For the word "default", report how many lines of the records below contain it, and nothing more.

-------- Working data

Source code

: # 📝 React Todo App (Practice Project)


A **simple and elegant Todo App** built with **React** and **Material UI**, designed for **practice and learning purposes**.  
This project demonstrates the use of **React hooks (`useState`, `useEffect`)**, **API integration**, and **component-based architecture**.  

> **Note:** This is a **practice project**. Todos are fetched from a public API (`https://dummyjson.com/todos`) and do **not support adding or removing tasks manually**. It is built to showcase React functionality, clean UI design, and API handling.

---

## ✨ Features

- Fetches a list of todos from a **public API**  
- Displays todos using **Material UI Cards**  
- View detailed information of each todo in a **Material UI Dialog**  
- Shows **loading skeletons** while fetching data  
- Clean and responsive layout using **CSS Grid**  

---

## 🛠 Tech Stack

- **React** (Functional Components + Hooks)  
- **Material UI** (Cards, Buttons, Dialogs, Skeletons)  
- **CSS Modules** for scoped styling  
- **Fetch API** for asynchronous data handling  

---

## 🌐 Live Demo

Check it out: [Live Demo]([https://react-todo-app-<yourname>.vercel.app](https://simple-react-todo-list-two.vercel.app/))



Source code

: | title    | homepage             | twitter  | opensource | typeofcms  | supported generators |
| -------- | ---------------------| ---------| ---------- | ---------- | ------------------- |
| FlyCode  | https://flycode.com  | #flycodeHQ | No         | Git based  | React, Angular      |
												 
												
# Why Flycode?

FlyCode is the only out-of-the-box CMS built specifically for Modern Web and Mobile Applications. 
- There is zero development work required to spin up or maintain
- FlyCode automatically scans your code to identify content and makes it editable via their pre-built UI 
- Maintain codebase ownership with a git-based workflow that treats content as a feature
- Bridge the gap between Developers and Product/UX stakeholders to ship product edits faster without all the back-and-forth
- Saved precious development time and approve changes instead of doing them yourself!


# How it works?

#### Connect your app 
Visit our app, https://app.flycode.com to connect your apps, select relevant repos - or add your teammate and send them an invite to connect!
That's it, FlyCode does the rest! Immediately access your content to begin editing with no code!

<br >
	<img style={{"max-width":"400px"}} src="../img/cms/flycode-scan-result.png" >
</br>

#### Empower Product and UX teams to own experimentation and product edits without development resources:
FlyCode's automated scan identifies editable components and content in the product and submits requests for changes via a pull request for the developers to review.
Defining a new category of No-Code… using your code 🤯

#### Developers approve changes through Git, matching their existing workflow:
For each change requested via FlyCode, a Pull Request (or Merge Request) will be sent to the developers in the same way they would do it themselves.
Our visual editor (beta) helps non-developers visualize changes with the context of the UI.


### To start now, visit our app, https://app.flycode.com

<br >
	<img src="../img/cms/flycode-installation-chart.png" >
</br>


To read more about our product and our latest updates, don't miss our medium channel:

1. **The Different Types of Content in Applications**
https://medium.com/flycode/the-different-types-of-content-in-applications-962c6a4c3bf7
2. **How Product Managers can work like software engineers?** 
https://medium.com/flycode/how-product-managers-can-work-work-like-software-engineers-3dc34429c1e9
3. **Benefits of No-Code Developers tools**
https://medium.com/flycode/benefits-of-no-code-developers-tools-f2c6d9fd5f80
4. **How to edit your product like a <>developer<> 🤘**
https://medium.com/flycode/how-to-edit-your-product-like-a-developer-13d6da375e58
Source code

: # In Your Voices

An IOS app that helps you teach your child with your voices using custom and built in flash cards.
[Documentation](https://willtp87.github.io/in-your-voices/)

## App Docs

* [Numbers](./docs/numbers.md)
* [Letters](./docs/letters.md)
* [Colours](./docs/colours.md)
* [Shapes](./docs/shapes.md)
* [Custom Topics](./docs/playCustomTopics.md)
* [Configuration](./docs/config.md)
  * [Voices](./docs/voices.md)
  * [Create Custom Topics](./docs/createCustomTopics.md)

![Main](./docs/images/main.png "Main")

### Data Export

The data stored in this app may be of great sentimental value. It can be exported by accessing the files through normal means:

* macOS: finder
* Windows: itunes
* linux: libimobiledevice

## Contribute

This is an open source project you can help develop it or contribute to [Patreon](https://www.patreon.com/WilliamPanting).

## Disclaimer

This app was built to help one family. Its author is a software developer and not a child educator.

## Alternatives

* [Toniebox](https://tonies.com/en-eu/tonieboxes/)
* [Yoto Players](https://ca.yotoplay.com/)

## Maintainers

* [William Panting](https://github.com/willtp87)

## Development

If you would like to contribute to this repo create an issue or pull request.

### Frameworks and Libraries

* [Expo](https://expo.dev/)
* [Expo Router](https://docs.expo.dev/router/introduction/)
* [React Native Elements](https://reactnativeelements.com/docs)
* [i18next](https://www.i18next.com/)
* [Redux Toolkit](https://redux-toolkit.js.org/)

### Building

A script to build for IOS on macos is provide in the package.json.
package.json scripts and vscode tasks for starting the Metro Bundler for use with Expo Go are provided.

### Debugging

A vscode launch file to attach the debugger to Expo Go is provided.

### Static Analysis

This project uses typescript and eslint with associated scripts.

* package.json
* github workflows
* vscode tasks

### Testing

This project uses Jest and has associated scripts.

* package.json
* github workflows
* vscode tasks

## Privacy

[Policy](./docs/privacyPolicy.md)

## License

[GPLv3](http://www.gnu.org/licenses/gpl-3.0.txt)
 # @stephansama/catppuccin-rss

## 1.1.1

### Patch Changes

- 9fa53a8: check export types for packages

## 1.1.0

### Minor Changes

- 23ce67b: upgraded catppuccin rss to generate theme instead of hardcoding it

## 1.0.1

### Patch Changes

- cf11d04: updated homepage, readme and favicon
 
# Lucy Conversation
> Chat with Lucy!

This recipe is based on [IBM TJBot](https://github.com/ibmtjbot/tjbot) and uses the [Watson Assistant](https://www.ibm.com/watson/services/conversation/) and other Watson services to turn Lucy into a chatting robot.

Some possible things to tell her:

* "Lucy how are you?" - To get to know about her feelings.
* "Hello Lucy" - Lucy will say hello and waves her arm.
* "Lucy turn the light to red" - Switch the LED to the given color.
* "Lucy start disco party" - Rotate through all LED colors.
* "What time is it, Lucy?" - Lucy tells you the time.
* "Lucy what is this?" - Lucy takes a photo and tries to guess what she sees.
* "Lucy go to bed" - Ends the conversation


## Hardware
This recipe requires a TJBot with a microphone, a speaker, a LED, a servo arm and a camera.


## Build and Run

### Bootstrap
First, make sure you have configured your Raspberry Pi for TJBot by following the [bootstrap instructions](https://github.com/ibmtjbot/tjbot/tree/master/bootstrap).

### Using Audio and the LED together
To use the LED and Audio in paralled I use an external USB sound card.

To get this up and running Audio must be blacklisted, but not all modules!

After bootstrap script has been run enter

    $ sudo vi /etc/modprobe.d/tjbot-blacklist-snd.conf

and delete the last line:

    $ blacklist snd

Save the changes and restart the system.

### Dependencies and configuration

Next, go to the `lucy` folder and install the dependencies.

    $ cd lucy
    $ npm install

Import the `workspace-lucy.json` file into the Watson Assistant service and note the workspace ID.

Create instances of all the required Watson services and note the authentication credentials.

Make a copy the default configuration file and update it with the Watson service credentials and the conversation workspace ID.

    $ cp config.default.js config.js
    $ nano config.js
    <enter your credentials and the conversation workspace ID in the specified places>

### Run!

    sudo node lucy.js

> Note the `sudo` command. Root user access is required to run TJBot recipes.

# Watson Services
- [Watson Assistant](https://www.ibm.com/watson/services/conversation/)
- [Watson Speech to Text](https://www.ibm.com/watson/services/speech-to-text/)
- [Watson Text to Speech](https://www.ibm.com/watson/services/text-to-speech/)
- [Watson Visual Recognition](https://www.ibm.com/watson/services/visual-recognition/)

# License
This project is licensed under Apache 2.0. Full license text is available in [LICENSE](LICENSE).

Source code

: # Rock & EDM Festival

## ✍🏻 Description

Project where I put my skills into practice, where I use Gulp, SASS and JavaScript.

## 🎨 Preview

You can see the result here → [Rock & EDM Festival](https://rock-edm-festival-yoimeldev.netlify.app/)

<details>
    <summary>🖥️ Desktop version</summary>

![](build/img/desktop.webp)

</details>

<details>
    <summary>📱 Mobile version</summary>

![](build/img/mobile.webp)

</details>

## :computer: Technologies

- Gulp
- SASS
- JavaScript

----------------

*Answer to the problem:*
2